**REQUIRED WORK:** Using the entries that follow, report the number of lines that include the string "shields", without any other text.

**MATERIAL PROVIDED:**
Content starts
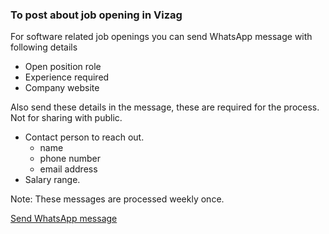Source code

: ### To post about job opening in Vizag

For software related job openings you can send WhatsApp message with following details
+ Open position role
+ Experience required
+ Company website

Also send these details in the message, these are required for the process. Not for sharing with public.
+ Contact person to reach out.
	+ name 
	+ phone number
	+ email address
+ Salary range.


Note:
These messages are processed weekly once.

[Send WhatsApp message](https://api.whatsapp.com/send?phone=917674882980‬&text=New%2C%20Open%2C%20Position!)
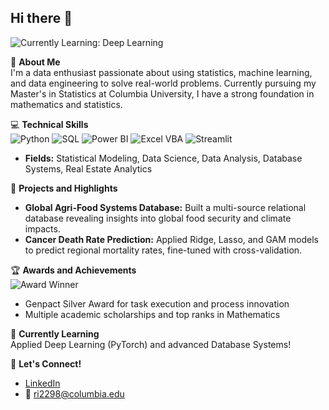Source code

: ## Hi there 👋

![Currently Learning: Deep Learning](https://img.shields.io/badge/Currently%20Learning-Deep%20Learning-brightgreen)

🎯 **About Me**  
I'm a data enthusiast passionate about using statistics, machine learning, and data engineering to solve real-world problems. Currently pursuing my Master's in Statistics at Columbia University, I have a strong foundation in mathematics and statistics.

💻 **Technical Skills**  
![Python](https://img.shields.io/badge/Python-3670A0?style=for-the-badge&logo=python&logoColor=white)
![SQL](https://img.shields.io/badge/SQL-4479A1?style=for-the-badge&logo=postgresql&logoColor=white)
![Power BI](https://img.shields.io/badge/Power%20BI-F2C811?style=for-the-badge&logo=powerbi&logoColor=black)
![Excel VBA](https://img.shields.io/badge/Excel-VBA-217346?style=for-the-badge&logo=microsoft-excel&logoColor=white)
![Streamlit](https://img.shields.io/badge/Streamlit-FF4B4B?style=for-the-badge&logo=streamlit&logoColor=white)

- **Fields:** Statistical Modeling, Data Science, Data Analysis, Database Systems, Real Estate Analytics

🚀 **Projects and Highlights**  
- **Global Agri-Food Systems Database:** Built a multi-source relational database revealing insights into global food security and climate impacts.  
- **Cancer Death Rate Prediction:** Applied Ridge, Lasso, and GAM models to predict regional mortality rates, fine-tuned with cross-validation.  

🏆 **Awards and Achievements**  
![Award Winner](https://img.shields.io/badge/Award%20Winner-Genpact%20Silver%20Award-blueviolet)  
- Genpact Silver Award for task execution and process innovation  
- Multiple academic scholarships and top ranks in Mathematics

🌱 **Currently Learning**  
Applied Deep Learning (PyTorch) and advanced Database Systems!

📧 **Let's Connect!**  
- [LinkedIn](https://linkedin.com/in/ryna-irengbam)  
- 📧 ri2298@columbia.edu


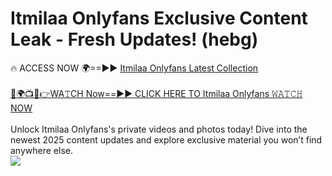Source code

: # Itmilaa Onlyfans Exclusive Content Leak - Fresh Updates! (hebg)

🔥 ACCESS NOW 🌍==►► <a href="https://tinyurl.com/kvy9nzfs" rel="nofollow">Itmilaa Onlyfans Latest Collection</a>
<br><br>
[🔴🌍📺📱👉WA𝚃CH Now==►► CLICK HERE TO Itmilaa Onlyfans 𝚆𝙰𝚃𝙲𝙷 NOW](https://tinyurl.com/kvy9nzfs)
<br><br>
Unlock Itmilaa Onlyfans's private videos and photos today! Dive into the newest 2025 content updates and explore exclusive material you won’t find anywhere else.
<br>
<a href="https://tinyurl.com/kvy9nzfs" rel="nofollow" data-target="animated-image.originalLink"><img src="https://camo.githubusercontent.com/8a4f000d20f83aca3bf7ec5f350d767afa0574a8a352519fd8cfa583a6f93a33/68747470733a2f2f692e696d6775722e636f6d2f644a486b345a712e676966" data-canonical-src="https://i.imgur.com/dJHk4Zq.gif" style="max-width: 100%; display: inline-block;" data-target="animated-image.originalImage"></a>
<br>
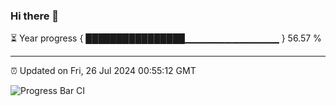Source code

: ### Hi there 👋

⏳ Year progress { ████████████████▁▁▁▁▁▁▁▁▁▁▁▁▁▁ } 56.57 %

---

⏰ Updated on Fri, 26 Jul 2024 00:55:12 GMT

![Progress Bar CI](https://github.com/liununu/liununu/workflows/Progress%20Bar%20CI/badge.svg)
Content ends
Content starts
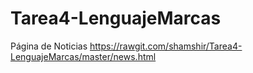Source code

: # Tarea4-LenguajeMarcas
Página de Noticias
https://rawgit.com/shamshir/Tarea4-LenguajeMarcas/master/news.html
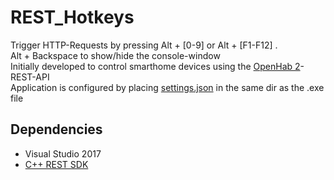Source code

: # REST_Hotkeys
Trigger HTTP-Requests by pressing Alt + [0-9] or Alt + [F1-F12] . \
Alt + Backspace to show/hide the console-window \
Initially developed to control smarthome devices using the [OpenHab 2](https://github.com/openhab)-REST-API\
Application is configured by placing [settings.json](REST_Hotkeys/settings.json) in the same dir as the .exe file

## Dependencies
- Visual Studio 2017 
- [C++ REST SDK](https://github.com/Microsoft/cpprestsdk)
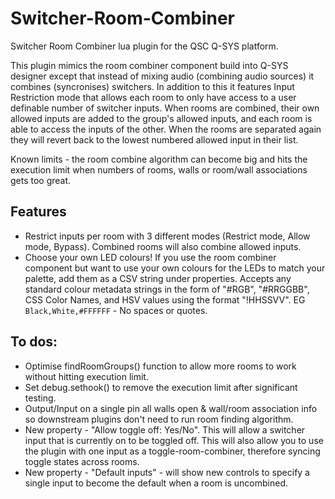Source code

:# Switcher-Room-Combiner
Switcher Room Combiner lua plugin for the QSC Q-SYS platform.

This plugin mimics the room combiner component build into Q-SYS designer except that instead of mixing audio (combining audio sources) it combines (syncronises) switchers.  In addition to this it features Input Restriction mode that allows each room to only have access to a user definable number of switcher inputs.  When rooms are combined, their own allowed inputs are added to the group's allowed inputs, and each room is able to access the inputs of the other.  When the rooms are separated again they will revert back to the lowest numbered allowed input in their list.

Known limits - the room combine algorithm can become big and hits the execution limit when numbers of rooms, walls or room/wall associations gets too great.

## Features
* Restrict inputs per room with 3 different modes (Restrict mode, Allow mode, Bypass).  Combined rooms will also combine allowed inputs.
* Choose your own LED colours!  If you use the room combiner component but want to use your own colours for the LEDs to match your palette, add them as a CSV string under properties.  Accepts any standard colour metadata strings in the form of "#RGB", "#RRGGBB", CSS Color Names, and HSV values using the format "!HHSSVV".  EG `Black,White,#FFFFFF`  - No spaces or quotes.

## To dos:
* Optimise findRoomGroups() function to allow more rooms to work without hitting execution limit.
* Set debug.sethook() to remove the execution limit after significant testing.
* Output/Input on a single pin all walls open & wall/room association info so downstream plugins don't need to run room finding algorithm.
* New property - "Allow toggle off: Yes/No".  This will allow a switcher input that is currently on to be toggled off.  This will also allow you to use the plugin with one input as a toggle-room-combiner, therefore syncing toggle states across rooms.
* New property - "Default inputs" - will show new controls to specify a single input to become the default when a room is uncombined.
Content ends
**RESPONSE BOX:** 7